This article discusses setting paired reads without merging, which can be useful if you find that merge rates are low with BBMerge. Merging paired reads is closely related, and discussed here.
The below video gives a general introduction to pre-processing in Biologics. The first few videos in our Getting Started series may also be helpful, linked here.
Why use paired reads and not merged reads?
If your dataset has very low merge rates with BBMerge, you can instead pair the reads and feed these paired reads straight into the Biologics Annotation Pipelines. All of the Annotation pipelines can assemble paired reads together using the underlying logic of the reference database, leading to a better merge rate for antibody sequences.
- Note: this does not apply to the Antibody Annotator setting for
Both chains in associated sequences. In that case, the pairing of reads is used to represent paired heavy-light chains, rather than reads covering a single chain which can be merged/assembled.
Using Set & Merge Paired Reads
Read files from paired-end sequencing are required to be paired prior to assembly and this can be done using the Set & merge paired reads operation.
To set paired reads, select one or more sequence list documents and click the Set & merge paired reads option under the Pre-processing menu. Below are the pairing options available for sequence list documents:
-
Pairs of documents (most common) - The sequence lists are paired together and each read in one list is paired with the read at the same position in the other list. You will need to select 2 or more sequence lists to pair the sequences.
- Note: Lists will be assigned to "forward" or "reverse" in the order they appear in the options for Read Orientation according to the alphabetic order of the lists selected. For example, the list that comes first alphabetically will be considered the list that contains reverse reads for the Illumina mate ends - outward pointing option
- Interlaced sequences within each document - This is where both reads in a pair are in the same file, one after the other i.e. the first read is paired with the second, the third is paired with the fourth, etc. You need to select a sequence list containing an even number of reads to interlace them.
- Split each sequence in half (Not recommended)- This method was primarily used by the Polonator, an older sequencing technology. Use this when both reads in a pair have been concatenated together into a single read in the fastq file. The read will be split into two equal halves which are treated as pairs. All reads must be of the same length and have an even number of nucleotides to use this option.
- Match sequence names (Not recommended) (for standalone sequences, or within each list) - Pairs are identified by sorting the reads by name, and then pairing adjacent reads when the two names differ by a single character as long as the two different characters are in this list of possible pairs. Use this when the pairs may be in a random order or some reads may have their mate pair missing.

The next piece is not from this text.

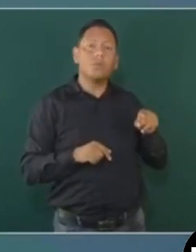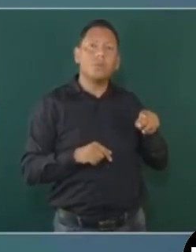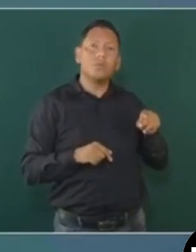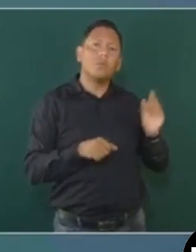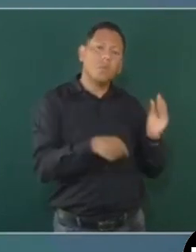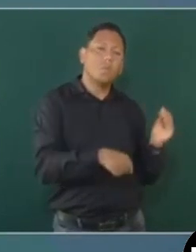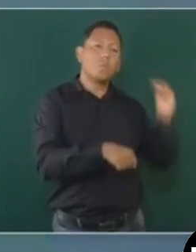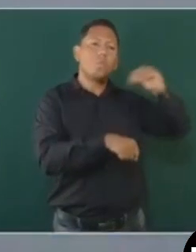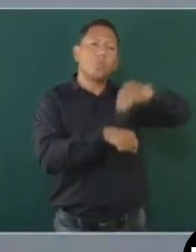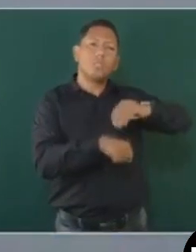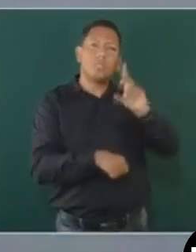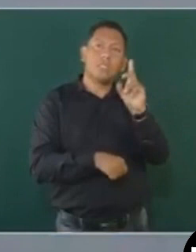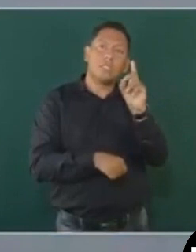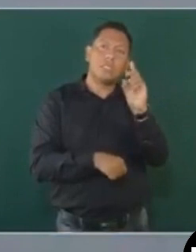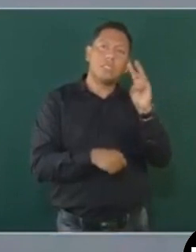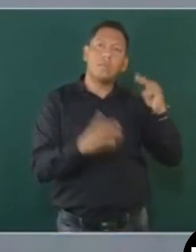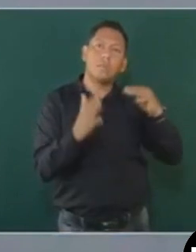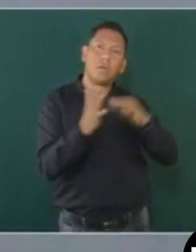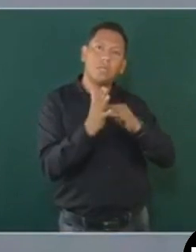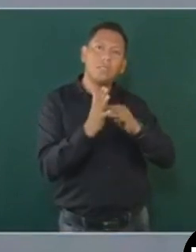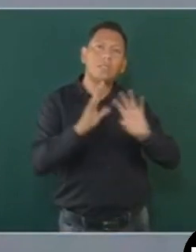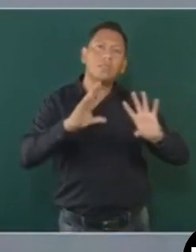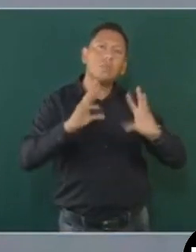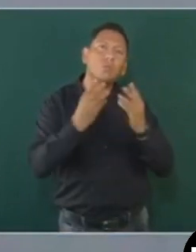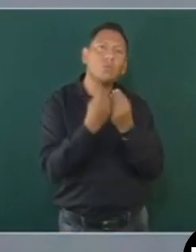de modo que al mes ya ahorraba 60.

**Note that if you selected standalone sequence documents, you will only have the option to pair reads by Split each sequence in half and Match sequence names (for standalone sequences, or within each list).
As different sequencing technologies use different methods for generating reads, you can choose the appropriate settings for your data.

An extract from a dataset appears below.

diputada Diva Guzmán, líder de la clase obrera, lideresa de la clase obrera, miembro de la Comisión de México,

- Read Orientation - Different sequencing technologies orientate their paired reads differently.
- Expected length of sequenced region - Only applies to paired reads. This is the estimated distance between the outer ends of the reads. All paired read data will have a known expected distance between each pair given the experimental design. It is important you set this to the correct value to achieve good results when assembling with the Annotation pipelines.
- Read technology - This includes the sequencing platform and the types of reads generated.
Finally, select Set paired reads only as the Merge Rate and click Run. This will generate a new paired reads document containing the paired reads.